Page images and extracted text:
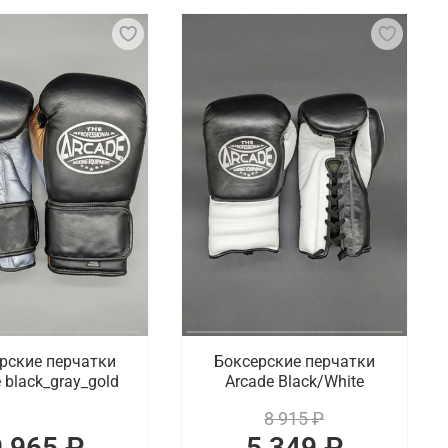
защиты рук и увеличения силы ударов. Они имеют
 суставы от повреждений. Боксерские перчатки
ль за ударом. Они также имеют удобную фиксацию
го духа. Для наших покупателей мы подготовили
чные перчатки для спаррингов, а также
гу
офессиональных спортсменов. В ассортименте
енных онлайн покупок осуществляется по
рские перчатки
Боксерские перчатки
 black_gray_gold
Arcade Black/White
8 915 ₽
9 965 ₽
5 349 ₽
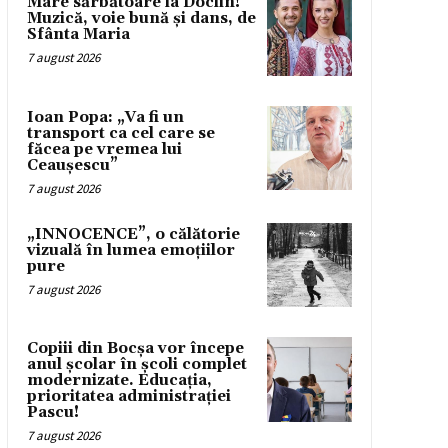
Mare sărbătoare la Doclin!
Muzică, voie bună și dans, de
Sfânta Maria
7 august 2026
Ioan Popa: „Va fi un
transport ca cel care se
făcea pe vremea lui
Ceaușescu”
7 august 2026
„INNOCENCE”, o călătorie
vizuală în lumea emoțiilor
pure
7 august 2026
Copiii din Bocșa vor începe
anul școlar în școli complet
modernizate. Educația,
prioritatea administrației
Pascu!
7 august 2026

# EXERCISE INSTRUCTIONS:
Edit the records from the line that contains "Mare sărbătoare la Doclin!" through the end of the records, changing "august" to "septembrie" and leaving everything else unchanged.

# SOLUTION TO THE PROBLEM:
Mare sărbătoare la Doclin!
Muzică, voie bună și dans, de
Sfânta Maria
7 septembrie 2026
Ioan Popa: „Va fi un
transport ca cel care se
făcea pe vremea lui
Ceaușescu”
7 septembrie 2026
„INNOCENCE”, o călătorie
vizuală în lumea emoțiilor
pure
7 septembrie 2026
Copiii din Bocșa vor începe
anul școlar în școli complet
modernizate. Educația,
prioritatea administrației
Pascu!
7 septembrie 2026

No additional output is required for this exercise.